[ACTIVITY]
Beginning with the line of the entries below that holds "flying sheet of paper select_region(194, 37, 222, 74)" and ending with the line that holds "the wooden sign", transcribe each line exactly as written. Pictures stay out.

(Dataset entries)
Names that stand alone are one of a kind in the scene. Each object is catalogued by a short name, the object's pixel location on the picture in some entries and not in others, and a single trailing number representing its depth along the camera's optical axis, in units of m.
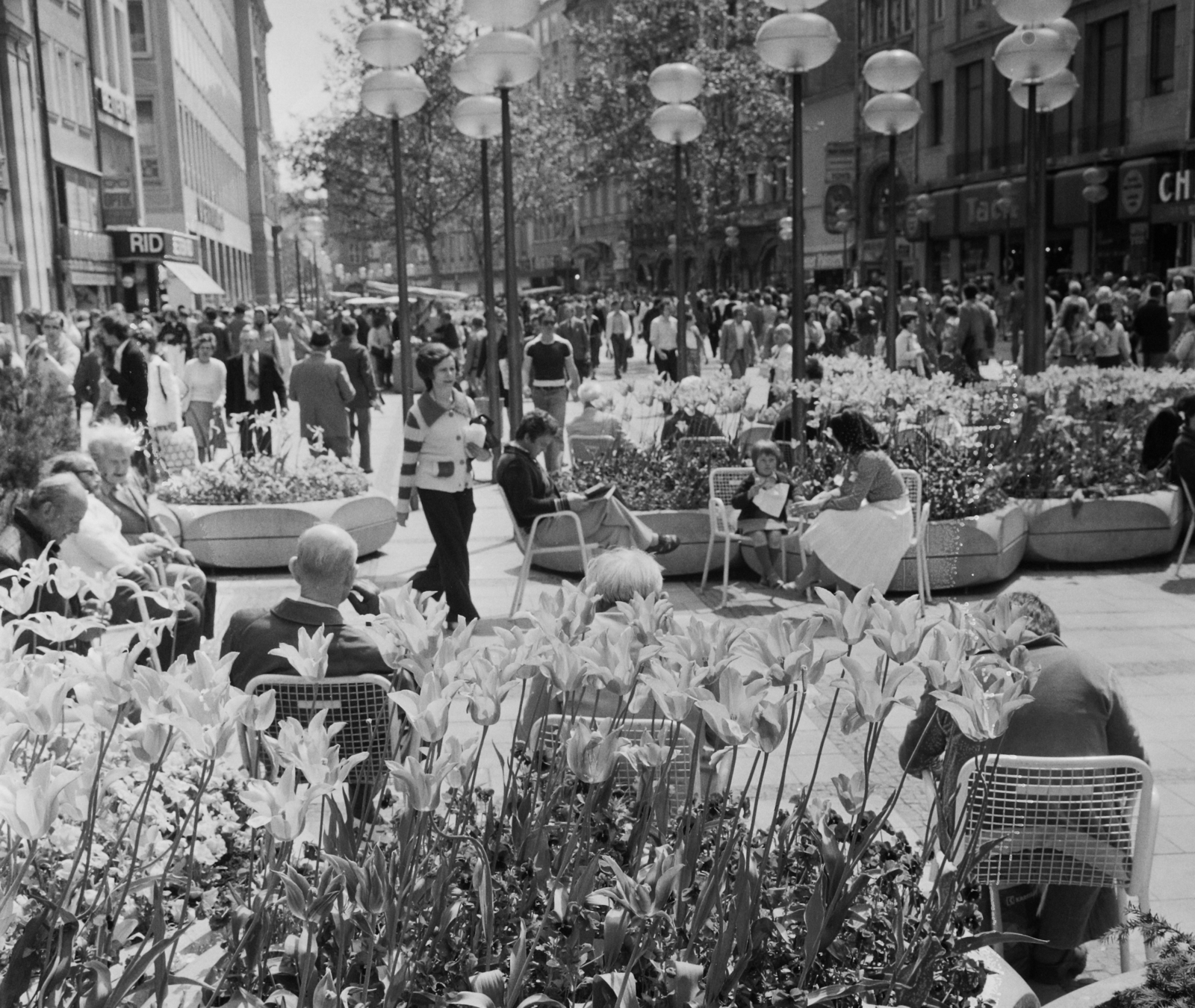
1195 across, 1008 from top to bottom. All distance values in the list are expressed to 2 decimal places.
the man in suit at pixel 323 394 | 13.08
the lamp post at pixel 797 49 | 11.34
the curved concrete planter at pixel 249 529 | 10.30
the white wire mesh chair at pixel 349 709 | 4.11
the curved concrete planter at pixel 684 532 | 10.03
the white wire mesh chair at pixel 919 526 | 8.67
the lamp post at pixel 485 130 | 15.07
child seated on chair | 9.59
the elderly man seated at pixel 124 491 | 7.16
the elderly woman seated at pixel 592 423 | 11.58
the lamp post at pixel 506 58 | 12.05
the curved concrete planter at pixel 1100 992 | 2.52
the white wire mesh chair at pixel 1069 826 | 3.60
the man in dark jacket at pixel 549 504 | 8.62
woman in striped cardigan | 8.38
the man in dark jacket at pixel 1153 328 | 22.91
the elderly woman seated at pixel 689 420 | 11.51
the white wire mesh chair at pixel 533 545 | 8.55
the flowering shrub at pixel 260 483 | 10.61
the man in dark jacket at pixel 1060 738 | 4.04
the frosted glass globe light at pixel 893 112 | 15.85
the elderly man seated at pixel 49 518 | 5.97
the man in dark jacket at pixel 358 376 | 15.04
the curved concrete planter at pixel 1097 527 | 10.02
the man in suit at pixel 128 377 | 14.57
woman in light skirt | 8.57
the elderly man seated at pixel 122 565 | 6.08
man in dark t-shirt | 15.91
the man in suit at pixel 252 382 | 15.73
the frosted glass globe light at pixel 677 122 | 16.11
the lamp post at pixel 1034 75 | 12.35
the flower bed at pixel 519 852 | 2.10
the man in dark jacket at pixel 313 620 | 4.57
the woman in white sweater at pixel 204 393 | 15.34
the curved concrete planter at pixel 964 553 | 9.30
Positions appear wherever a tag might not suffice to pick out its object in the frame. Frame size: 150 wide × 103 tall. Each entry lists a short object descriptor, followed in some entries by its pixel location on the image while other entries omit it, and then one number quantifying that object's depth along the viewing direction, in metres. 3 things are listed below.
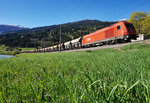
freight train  15.93
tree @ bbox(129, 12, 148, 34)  49.46
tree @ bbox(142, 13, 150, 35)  42.22
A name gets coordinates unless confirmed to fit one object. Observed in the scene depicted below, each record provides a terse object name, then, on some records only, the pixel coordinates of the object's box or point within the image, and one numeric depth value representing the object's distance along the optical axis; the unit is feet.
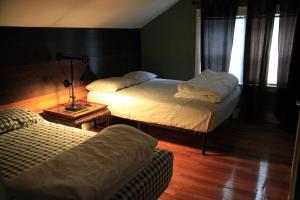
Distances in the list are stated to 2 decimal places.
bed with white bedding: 9.98
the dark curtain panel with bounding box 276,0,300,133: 11.84
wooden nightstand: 9.72
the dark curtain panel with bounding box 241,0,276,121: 12.41
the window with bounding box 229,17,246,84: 13.28
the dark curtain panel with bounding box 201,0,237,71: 13.20
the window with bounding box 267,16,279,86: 12.49
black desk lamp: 10.21
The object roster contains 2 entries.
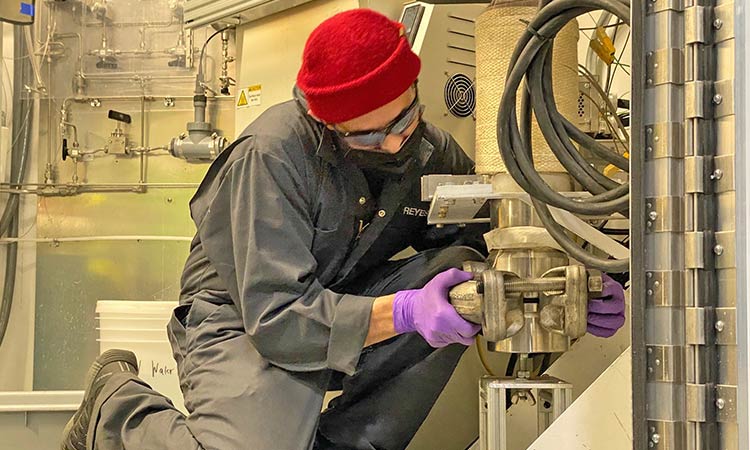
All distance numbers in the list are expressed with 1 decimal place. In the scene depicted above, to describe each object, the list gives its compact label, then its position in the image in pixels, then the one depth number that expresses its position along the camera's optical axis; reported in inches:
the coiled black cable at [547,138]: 35.0
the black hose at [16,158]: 117.0
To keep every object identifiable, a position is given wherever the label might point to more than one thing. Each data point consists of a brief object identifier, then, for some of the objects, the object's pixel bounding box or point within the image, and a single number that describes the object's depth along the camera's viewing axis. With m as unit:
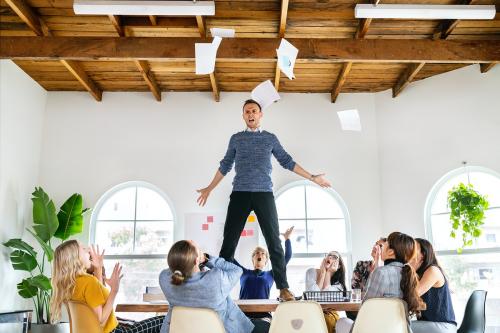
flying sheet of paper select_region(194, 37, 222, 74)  4.14
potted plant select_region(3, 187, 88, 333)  5.60
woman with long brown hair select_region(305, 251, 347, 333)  4.86
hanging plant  5.57
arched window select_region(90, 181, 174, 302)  6.40
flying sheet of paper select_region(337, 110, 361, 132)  4.14
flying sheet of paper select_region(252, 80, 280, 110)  3.64
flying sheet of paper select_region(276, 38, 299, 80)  4.24
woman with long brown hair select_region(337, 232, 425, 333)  3.03
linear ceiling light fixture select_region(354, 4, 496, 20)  4.75
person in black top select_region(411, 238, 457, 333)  3.33
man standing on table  3.41
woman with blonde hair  2.95
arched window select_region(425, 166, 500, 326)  5.65
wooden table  3.06
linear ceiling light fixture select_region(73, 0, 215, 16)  4.67
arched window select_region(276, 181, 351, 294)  6.40
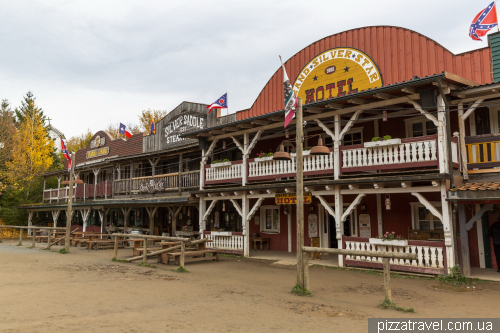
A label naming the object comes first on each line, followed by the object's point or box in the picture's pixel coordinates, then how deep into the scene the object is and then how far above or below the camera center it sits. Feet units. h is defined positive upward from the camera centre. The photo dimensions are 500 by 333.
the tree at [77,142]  168.66 +30.83
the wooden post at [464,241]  32.48 -3.18
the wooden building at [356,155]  33.94 +5.36
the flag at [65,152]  58.07 +9.25
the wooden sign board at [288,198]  42.60 +0.91
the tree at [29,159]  102.01 +13.88
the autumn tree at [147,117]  141.79 +34.12
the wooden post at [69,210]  54.75 -0.43
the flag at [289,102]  27.53 +7.54
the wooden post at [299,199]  26.32 +0.43
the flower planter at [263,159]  45.50 +5.76
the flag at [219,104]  65.26 +17.72
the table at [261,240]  55.34 -5.01
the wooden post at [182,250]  37.92 -4.43
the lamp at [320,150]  29.63 +4.38
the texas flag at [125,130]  92.11 +18.71
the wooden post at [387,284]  22.89 -4.80
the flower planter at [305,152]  42.23 +5.93
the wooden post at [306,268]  26.09 -4.39
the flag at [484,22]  40.42 +19.89
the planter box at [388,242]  33.59 -3.37
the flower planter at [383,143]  34.91 +5.87
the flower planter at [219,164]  51.22 +5.74
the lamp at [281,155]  30.83 +4.15
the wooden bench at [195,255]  41.17 -5.53
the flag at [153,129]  79.85 +16.77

[RESPONSE AREA]
flying sheet of paper select_region(194, 37, 222, 74)  4.14
potted plant select_region(3, 187, 88, 333)  5.60
woman with long brown hair select_region(305, 251, 347, 333)  4.86
hanging plant  5.57
arched window select_region(90, 181, 174, 302)  6.40
flying sheet of paper select_region(337, 110, 361, 132)  4.14
flying sheet of paper select_region(252, 80, 280, 110)  3.64
flying sheet of paper select_region(276, 38, 299, 80)  4.24
woman with long brown hair select_region(337, 232, 425, 333)  3.03
linear ceiling light fixture select_region(354, 4, 496, 20)  4.75
person in black top select_region(411, 238, 457, 333)  3.33
man standing on table  3.41
woman with blonde hair  2.95
arched window select_region(425, 166, 500, 326)  5.65
wooden table  3.06
linear ceiling light fixture select_region(73, 0, 215, 16)  4.67
arched window select_region(276, 181, 351, 294)  6.40
A label naming the object comes first on each line, followed by the object's point or box in the picture's pixel coordinates, then how deep into the scene the object is and then how far above or below the camera center it sits. Feet units. h is defined positive upward from the camera centre. The photo dimensions are 500 by 333.
the tree at [77,142]  168.66 +30.83
the wooden post at [464,241]  32.48 -3.18
the wooden building at [356,155]  33.94 +5.36
the flag at [65,152]  58.07 +9.25
the wooden sign board at [288,198]  42.60 +0.91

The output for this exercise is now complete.